Record excerpts:
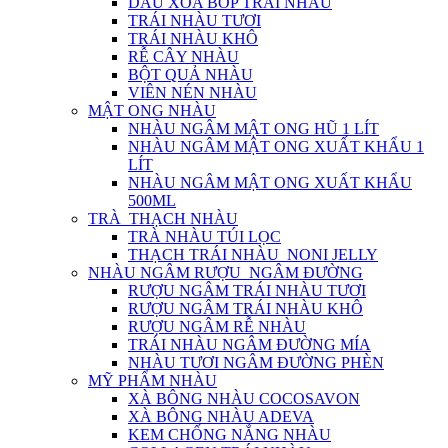
DẦU XOA BÓP TRÁI NHÀU
TRÁI NHÀU TƯƠI
TRÁI NHÀU KHÔ
RỄ CÂY NHÀU
BỘT QUẢ NHÀU
VIÊN NÉN NHÀU
MẬT ONG NHÀU
NHÀU NGÂM MẬT ONG HŨ 1 LÍT
NHÀU NGÂM MẬT ONG XUẤT KHẨU 1
LÍT
NHÀU NGÂM MẬT ONG XUẤT KHẨU
500ML
TRÀ_THẠCH NHÀU
TRÀ NHÀU TÚI LỌC
THẠCH TRÁI NHÀU_NONI JELLY
NHÀU NGÂM RƯỢU_NGÂM ĐƯỜNG
RƯỢU NGÂM TRÁI NHÀU TƯƠI
RƯỢU NGÂM TRÁI NHÀU KHÔ
RƯỢU NGÂM RỄ NHÀU
TRÁI NHÀU NGÂM ĐƯỜNG MÍA
NHÀU TƯƠI NGÂM ĐƯỜNG PHÈN
MỸ PHẨM NHÀU
XÀ BÔNG NHÀU COCOSAVON
XÀ BÔNG NHÀU ADEVA
KEM CHỐNG NẮNG NHÀU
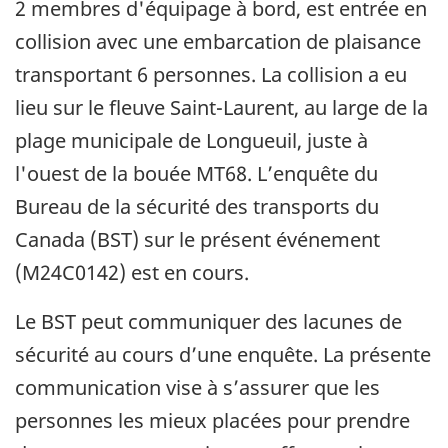
2 membres d'équipage à bord, est entrée en
collision avec une embarcation de plaisance
transportant 6 personnes. La collision a eu
lieu sur le fleuve Saint-Laurent, au large de la
plage municipale de Longueuil, juste à
l'ouest de la bouée MT68. L’enquête du
Bureau de la sécurité des transports du
Canada (BST) sur le présent événement
(M24C0142) est en cours.
Le BST peut communiquer des lacunes de
sécurité au cours d’une enquête. La présente
communication vise à s’assurer que les
personnes les mieux placées pour prendre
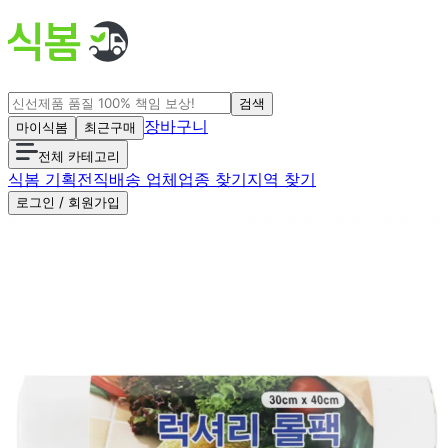
검색
장바구니
마이식봄
최근구매
전체 카테고리
식봄 기획전
직배송 업체
업종 찾기
지역 찾기
로그인 / 회원가입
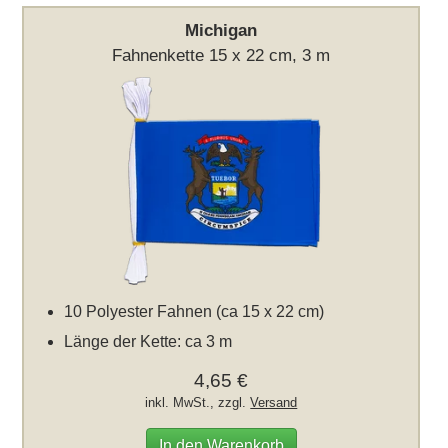
Michigan
Fahnenkette 15 x 22 cm, 3 m
10 Polyester Fahnen (ca 15 x 22 cm)
Länge der Kette: ca 3 m
4,65 €
inkl. MwSt., zzgl.
Versand
In den Warenkorb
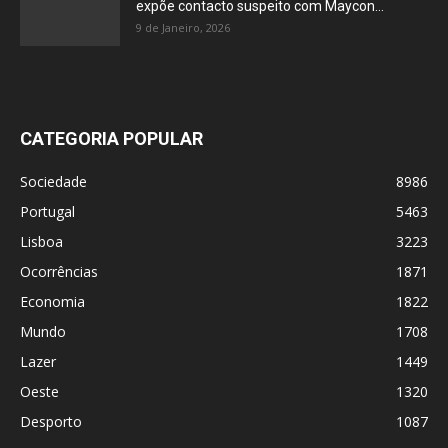
expõe contacto suspeito com Maycon...
9 de Janeiro, 2026
CATEGORIA POPULAR
Sociedade
8986
Portugal
5463
Lisboa
3223
Ocorrências
1871
Economia
1822
Mundo
1708
Lazer
1449
Oeste
1320
Desporto
1087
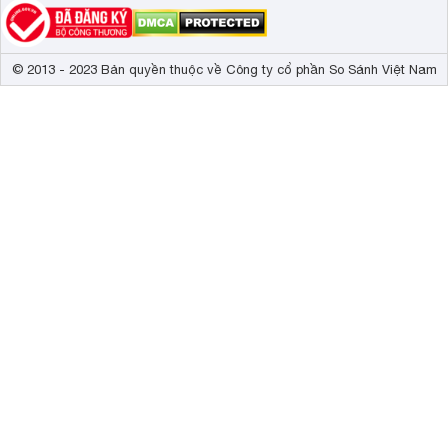
© 2013 - 2023 Bản quyền thuộc về Công ty cổ phần So Sánh Việt Nam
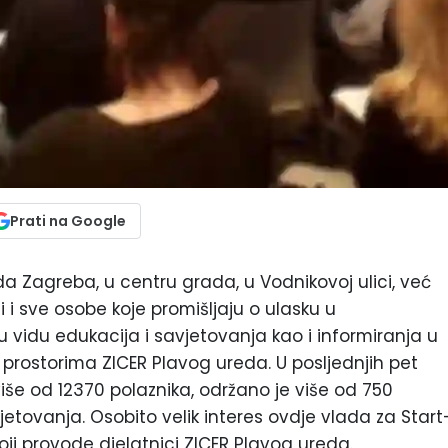
Prati na Google
rada Zagreba, u centru grada, u Vodnikovoj ulici, već
i sve osobe koje promišljaju o ulasku u
 vidu edukacija i savjetovanja kao i informiranja u
prostorima ZICER Plavog ureda. U posljednjih pet
više od 12370 polaznika, održano je više od 750
tovanja. Osobito velik interes ovdje vlada za Start
ji provode djelatnici ZICER Plavog ureda.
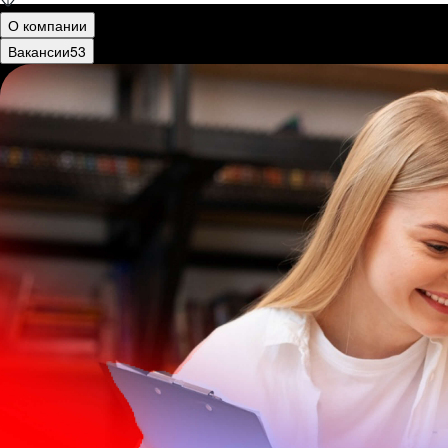
О компании
Вакансии
53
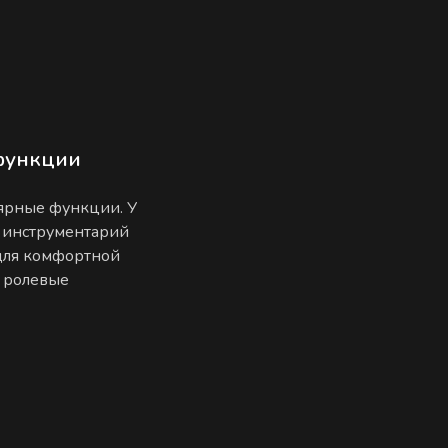
функции
лярные функции. У
 инструментарий
 для комфортной
е ролевые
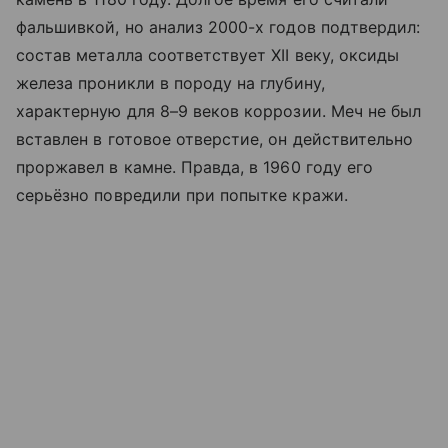
фальшивкой, но анализ 2000-х годов подтвердил:
состав металла соответствует XII веку, оксиды
железа проникли в породу на глубину,
характерную для 8–9 веков коррозии. Меч не был
вставлен в готовое отверстие, он действительно
проржавел в камне. Правда, в 1960 году его
серьёзно повредили при попытке кражи.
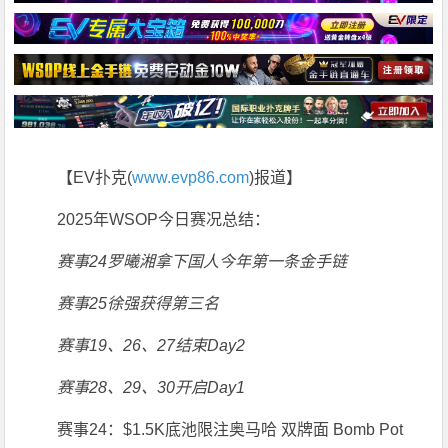
【EV扑克(
www.evp86.com
)报道】
2025年WSOP今日赛况总结：
赛事24罗曦湘拿下国人今年第一条金手链
赛事25徐强获得第三名
赛事19、26、27结束Day2
赛事28、29、30开启Day1
赛事24：$1.5K底池限注奥马哈 双牌面 Bomb Pot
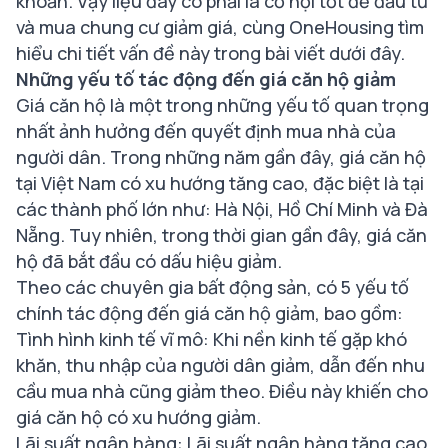
khoản. Vậy liệu đây có phải là cơ hội tốt để đầu tư
và
mua chung cư giảm giá
, cùng OneHousing tìm
hiểu chi tiết vấn đề này trong bài viết dưới đây.
Những yếu tố tác động đến giá căn hộ giảm
Giá căn hộ là một trong những yếu tố quan trọng
nhất ảnh hưởng đến quyết định mua nhà của
người dân. Trong những năm gần đây, giá căn hộ
tại Việt Nam có xu hướng tăng cao, đặc biệt là tại
các thành phố lớn như: Hà Nội, Hồ Chí Minh và Đà
Nẵng. Tuy nhiên, trong thời gian gần đây, giá căn
hộ đã bắt đầu có dấu hiệu giảm.
Theo các chuyên gia bất động sản, có 5 yếu tố
chính tác động đến giá căn hộ giảm, bao gồm:
Tình hình kinh tế vĩ mô: Khi nền kinh tế gặp khó
khăn, thu nhập của người dân giảm, dẫn đến nhu
cầu mua nhà cũng giảm theo. Điều này khiến cho
giá căn hộ có xu hướng giảm.
Lãi suất ngân hàng: Lãi suất ngân hàng tăng cao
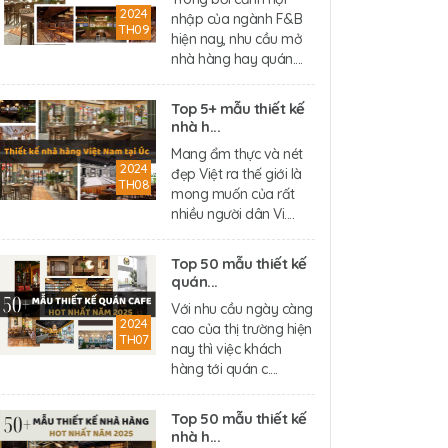
2024
nhập của ngành F&B
TH09
hiện nay, nhu cầu mở
nhà hàng hay quán....
Top 5+ mẫu thiết kế
nhà h...
Mang ẩm thực và nét
2024
đẹp Việt ra thế giới là
TH08
mong muốn của rất
nhiều người dân Vi....
Top 50 mẫu thiết kế
quán...
Với nhu cầu ngày càng
2024
cao của thị trường hiện
TH07
nay thì việc khách
hàng tới quán c....
Top 50 mẫu thiết kế
nhà h...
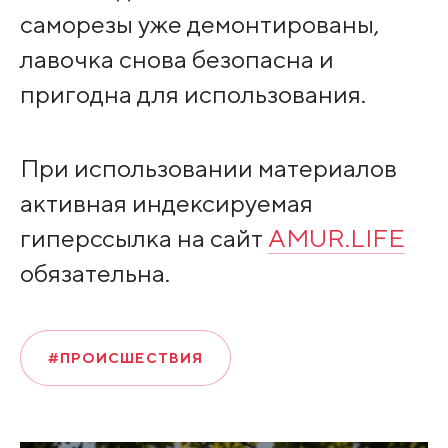
саморезы уже демонтированы,
лавочка снова безопасна и
пригодна для использования.
При использовании материалов
активная индексируемая
гиперссылка на сайт
AMUR.LIFE
обязательна.
#ПРОИСШЕСТВИЯ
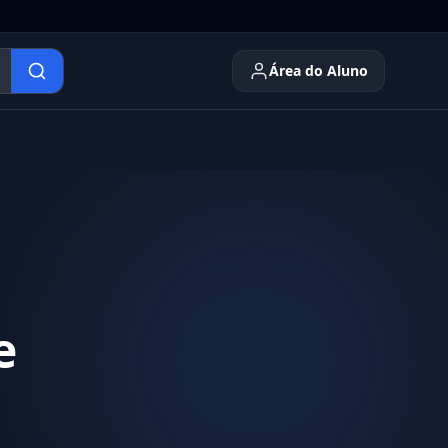
Área do Aluno
e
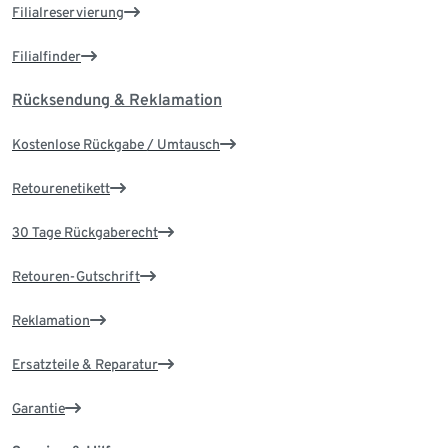
Filialreservierung
Filialfinder
Rücksendung & Reklamation
Kostenlose Rückgabe / Umtausch
Retourenetikett
30 Tage Rückgaberecht
Retouren-Gutschrift
Reklamation
Ersatzteile & Reparatur
Garantie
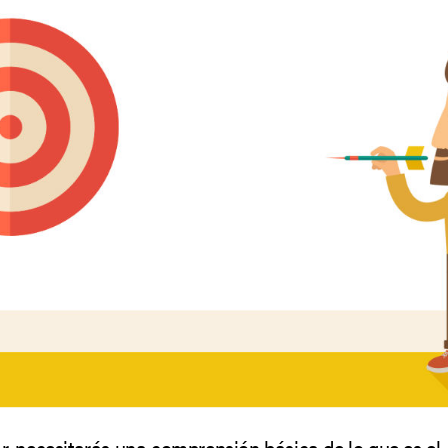
, necesitarás una comprensión básica de lo que es el 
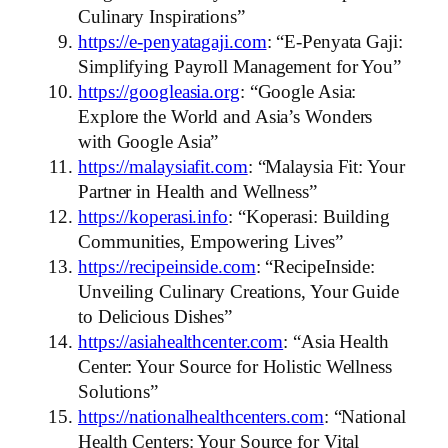
Culinary Inspirations”
https://e-penyatagaji.com
: “E-Penyata Gaji:
Simplifying Payroll Management for You”
https://googleasia.org
: “Google Asia:
Explore the World and Asia’s Wonders
with Google Asia”
https://malaysiafit.com
: “Malaysia Fit: Your
Partner in Health and Wellness”
https://koperasi.info
: “Koperasi: Building
Communities, Empowering Lives”
https://recipeinside.com
: “RecipeInside:
Unveiling Culinary Creations, Your Guide
to Delicious Dishes”
https://asiahealthcenter.com
: “Asia Health
Center: Your Source for Holistic Wellness
Solutions”
https://nationalhealthcenters.com
: “National
Health Centers: Your Source for Vital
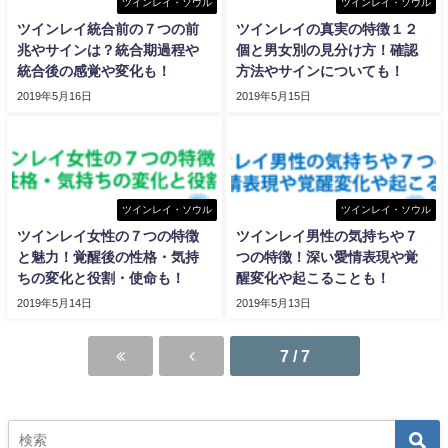
ツインレイ・ソウル
ツインレイ・ソウル
ツインレイ統合前の７つの前
ツインレイの真実の特徴１２
兆やサインは？統合期過程や
個と男女別の見分け方！確認
統合後の感覚や変化も！
方法やサインについても！
2019年5月16日
2019年5月15日
ツインレイ・ソウル
ツインレイ・ソウル
ツインレイ女性の７つの特徴
ツインレイ男性の気持ちや７
と魅力！覚醒後の性格・気持
つの特徴！深い愛情表現や覚
ちの変化と役割・使命も！
醒変化や起こることも！
2019年5月14日
2019年5月13日
7 / 7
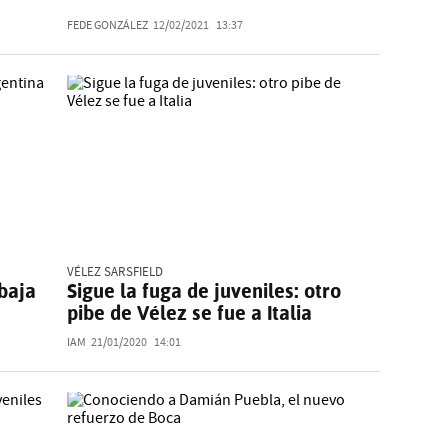
FEDE GONZÁLEZ
12/02/2021
13:37
VÉLEZ SARSFIELD
abaja
Sigue la fuga de juveniles: otro
pibe de Vélez se fue a Italia
IAM
21/01/2020
14:01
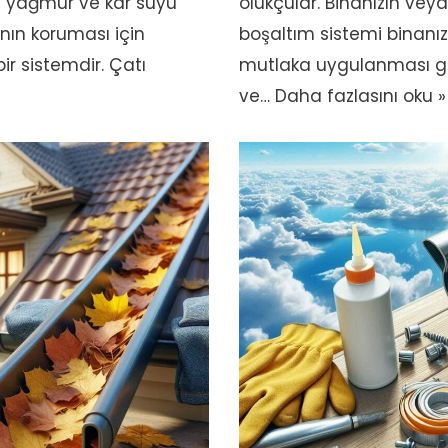
in yağmur ve kar suyu
olukçular. Binanızın vey
ının koruması için
boşaltım sistemi binanız
r sistemdir. Çatı
mutlaka uygulanması ger
ve…
Daha fazlasını oku »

Work to be completed: Identify the lines in the entries above that contain "Your", then copy them out.

Answer:
: “Malaysia Fit: Your
Unveiling Culinary Creations, Your Guide
Center: Your Source for Holistic Wellness
Health Centers: Your Source for Vital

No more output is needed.